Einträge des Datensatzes
+++

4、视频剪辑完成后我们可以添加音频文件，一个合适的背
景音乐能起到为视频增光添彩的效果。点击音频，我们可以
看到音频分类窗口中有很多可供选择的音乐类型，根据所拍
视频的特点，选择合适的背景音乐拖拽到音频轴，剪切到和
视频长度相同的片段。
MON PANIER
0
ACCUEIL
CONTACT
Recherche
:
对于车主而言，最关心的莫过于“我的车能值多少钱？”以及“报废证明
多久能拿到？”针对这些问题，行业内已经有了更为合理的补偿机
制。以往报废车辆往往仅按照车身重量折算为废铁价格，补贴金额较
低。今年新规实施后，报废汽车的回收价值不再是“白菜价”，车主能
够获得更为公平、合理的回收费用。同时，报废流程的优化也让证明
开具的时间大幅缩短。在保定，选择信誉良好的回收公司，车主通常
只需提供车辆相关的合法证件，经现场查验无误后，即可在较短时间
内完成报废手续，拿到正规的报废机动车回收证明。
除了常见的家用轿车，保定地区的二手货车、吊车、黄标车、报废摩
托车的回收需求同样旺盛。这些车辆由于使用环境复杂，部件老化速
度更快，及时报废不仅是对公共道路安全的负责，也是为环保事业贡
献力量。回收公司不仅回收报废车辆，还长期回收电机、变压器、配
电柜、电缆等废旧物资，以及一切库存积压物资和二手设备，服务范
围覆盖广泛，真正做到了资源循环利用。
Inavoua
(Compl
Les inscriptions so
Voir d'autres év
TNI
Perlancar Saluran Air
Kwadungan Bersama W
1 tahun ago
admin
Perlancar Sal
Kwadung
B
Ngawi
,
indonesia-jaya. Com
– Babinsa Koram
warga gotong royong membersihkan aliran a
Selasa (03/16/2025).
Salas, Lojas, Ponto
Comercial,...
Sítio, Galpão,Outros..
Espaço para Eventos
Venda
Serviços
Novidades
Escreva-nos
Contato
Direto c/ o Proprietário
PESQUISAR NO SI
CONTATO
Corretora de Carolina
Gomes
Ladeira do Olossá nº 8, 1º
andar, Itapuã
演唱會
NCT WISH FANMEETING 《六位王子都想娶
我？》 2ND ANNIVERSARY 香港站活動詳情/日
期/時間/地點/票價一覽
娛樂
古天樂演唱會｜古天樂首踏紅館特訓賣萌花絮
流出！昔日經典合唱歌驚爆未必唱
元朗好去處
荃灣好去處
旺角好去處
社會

+++

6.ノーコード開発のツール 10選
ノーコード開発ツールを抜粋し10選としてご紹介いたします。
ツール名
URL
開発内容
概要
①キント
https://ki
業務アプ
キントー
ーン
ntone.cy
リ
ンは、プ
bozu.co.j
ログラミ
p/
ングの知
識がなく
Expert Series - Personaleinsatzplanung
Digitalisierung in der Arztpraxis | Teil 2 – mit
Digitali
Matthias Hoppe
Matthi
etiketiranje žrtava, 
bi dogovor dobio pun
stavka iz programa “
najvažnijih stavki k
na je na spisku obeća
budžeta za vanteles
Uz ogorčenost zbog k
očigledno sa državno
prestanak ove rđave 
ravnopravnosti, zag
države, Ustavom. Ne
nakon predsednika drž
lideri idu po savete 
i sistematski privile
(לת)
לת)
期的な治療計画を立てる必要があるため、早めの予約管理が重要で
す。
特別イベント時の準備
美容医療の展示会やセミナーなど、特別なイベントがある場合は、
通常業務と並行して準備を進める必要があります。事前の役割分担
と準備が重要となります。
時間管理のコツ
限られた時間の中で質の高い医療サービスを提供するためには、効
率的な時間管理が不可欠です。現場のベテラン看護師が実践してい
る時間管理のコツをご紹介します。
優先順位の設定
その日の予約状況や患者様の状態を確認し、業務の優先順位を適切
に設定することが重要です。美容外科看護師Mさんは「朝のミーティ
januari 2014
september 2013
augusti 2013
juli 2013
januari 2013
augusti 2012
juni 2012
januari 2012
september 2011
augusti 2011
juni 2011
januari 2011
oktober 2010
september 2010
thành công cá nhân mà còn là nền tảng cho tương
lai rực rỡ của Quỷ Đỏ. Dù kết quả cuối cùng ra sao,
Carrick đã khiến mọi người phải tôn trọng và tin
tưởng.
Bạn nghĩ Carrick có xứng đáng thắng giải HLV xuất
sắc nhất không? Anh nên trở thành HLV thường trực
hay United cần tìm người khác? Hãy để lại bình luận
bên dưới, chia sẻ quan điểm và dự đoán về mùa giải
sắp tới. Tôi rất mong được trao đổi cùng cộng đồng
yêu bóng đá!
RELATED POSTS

+++

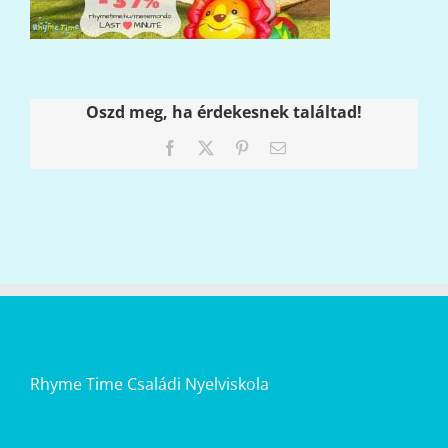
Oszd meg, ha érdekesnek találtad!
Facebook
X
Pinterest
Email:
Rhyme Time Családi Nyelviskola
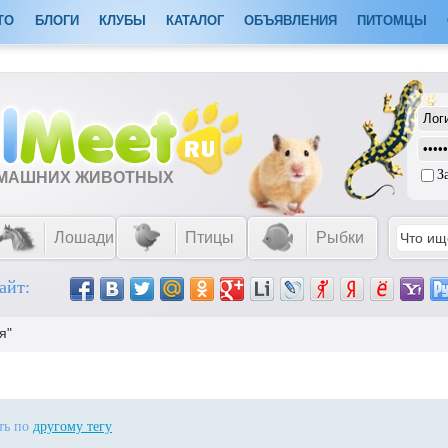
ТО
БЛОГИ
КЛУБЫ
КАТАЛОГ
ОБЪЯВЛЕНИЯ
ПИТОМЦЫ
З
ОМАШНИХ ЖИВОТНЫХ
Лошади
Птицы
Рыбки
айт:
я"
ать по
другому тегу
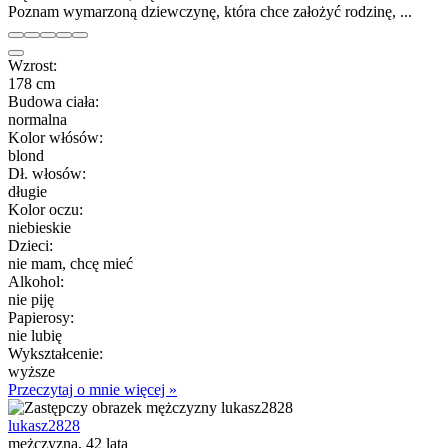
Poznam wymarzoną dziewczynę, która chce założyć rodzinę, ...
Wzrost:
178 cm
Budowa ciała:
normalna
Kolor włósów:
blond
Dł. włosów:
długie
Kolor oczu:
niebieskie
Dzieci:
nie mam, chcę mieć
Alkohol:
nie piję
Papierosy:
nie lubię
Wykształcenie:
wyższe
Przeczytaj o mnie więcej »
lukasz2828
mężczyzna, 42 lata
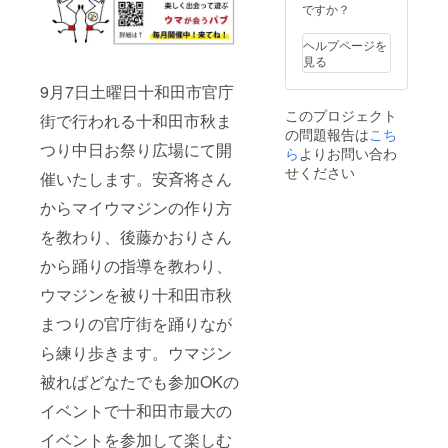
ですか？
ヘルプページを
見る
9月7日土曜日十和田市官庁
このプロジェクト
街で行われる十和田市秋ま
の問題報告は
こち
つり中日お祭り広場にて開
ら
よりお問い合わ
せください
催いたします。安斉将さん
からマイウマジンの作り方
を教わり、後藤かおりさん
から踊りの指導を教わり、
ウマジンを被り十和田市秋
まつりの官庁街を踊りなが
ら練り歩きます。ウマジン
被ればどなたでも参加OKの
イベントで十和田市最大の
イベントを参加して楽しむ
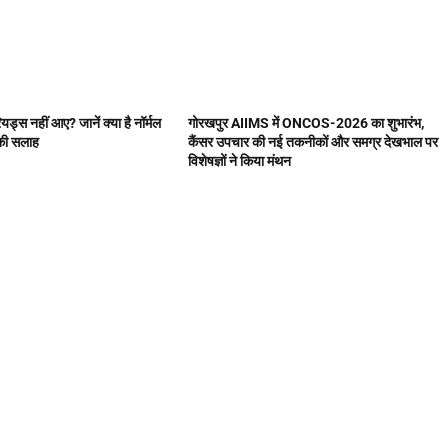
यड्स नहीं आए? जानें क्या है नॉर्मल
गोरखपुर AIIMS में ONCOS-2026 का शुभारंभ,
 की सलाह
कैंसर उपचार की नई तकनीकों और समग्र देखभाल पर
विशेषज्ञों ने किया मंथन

+++

• _Aufgabenstellung_: Kopiere die Zeilen unverändert, beginnend mit der Zeile, die „6.ノーコード開発のツール 10選“ enthält, und endend mit der Zeile, die „RELATED POSTS“ enthält, beide eingeschlossen.

• _Antwortteil_:
6.ノーコード開発のツール 10選
ノーコード開発ツールを抜粋し10選としてご紹介いたします。
ツール名
URL
開発内容
概要
①キント
https://ki
業務アプ
キントー
ーン
ntone.cy
リ
ンは、プ
bozu.co.j
ログラミ
p/
ングの知
識がなく
Expert Series - Personaleinsatzplanung
Digitalisierung in der Arztpraxis | Teil 2 – mit
Digitali
Matthias Hoppe
Matthi
etiketiranje žrtava, 
bi dogovor dobio pun
stavka iz programa “
najvažnijih stavki k
na je na spisku obeća
budžeta za vanteles
Uz ogorčenost zbog k
očigledno sa državno
prestanak ove rđave 
ravnopravnosti, zag
države, Ustavom. Ne
nakon predsednika drž
lideri idu po savete 
i sistematski privile
(לת)
לת)
期的な治療計画を立てる必要があるため、早めの予約管理が重要で
す。
特別イベント時の準備
美容医療の展示会やセミナーなど、特別なイベントがある場合は、
通常業務と並行して準備を進める必要があります。事前の役割分担
と準備が重要となります。
時間管理のコツ
限られた時間の中で質の高い医療サービスを提供するためには、効
率的な時間管理が不可欠です。現場のベテラン看護師が実践してい
る時間管理のコツをご紹介します。
優先順位の設定
その日の予約状況や患者様の状態を確認し、業務の優先順位を適切
に設定することが重要です。美容外科看護師Mさんは「朝のミーティ
januari 2014
september 2013
augusti 2013
juli 2013
januari 2013
augusti 2012
juni 2012
januari 2012
september 2011
augusti 2011
juni 2011
januari 2011
oktober 2010
september 2010
thành công cá nhân mà còn là nền tảng cho tương
lai rực rỡ của Quỷ Đỏ. Dù kết quả cuối cùng ra sao,
Carrick đã khiến mọi người phải tôn trọng và tin
tưởng.
Bạn nghĩ Carrick có xứng đáng thắng giải HLV xuất
sắc nhất không? Anh nên trở thành HLV thường trực
hay United cần tìm người khác? Hãy để lại bình luận
bên dưới, chia sẻ quan điểm và dự đoán về mùa giải
sắp tới. Tôi rất mong được trao đổi cùng cộng đồng
yêu bóng đá!
RELATED POSTS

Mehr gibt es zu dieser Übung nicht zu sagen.